STATED GOAL = Reproduce the passage from the essay on plants worth money, starting at "Here are a few" and ending at "eat saffron rice.".
>> Begin PASSAGE TO READ
Money Does Not Grow on Trees

Mary Finn
Didn't mom ever tell you that money doesn't grow on trees? Sometimes money does indeed grow on trees or on plants at least.

Here are a few examples. The saffron, used for cooking and to produce a yellow dye prized by Buddhists is made from the stamens of crocus sativus. To make a single pound of this rare spice, the most costly of all spices, 75,000 crocus blossoms give their lives. Each blossom is useful for only a few grains of pollen from each stamen of the bloom, meaning 225,000 hand-picked sexual parts per pound. Think of that the next time you eat saffron rice.

Roses are another example. Attar of Roses is an essential oil distilled from bushels of flowers to create perfume base more valuable per ounce than gold. Bulgaria's valley of roses is the largest producer in the world and roses are the chief export of that Southeastern European nation. So finicky are these roses that a spike in temperatures occurring naturally every seven years wrecks economic havoc as the warmth releases precious volatile oils worth millions into the summer air.

Let's not forget the silver dollar or money plant, lunaria, beloved by many of us for its funky shape and pretty seed cases.

But for my money, shipmast locusts, Robinia pseudoacacia var. rectissima, a Virginia native imported to Long Island in 1707 takes the cake. What is the ideal accoutrement to wedded bliss, is it a 1-caret rock on the bride's finger? Perhaps, as in the story of St. Nicholas, a few bags of gold thrown down a chimney for a handy dowry or maybe a few cows as was once customary in Africa.
>> End PASSAGE TO READ
>> Begin PROVIDED MATERIAL
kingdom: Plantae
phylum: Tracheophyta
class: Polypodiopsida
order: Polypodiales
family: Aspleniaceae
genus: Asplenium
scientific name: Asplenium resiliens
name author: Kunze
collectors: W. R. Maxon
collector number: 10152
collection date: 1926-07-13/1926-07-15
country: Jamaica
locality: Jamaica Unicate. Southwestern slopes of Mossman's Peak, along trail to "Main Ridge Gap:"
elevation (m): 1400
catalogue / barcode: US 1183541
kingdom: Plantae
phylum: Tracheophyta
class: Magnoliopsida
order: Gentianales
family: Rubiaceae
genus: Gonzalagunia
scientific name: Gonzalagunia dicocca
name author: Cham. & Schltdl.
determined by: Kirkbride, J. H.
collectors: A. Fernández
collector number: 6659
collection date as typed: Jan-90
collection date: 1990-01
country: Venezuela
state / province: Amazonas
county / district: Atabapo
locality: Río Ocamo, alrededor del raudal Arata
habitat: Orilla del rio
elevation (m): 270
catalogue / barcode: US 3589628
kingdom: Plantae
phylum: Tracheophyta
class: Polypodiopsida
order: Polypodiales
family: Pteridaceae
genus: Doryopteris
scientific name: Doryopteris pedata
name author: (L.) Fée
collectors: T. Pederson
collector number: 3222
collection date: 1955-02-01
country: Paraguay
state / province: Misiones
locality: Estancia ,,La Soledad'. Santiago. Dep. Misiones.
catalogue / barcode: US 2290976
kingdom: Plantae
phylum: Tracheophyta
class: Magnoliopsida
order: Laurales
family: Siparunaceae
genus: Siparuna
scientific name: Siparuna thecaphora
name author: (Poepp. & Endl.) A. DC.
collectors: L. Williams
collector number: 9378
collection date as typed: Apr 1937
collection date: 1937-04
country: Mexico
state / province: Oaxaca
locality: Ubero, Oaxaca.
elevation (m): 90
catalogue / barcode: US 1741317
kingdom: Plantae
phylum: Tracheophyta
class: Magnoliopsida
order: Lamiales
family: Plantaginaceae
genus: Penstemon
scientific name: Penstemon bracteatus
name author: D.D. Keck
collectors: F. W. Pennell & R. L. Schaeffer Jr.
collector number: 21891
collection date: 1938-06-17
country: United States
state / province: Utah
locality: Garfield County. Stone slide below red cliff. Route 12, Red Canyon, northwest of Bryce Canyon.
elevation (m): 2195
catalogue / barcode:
>> End PROVIDED MATERIAL
OUTPUT OF THE EXERCISE =
Here are a few examples. The saffron, used for cooking and to produce a yellow dye prized by Buddhists is made from the stamens of crocus sativus. To make a single pound of this rare spice, the most costly of all spices, 75,000 crocus blossoms give their lives. Each blossom is useful for only a few grains of pollen from each stamen of the bloom, meaning 225,000 hand-picked sexual parts per pound. Think of that the next time you eat saffron rice.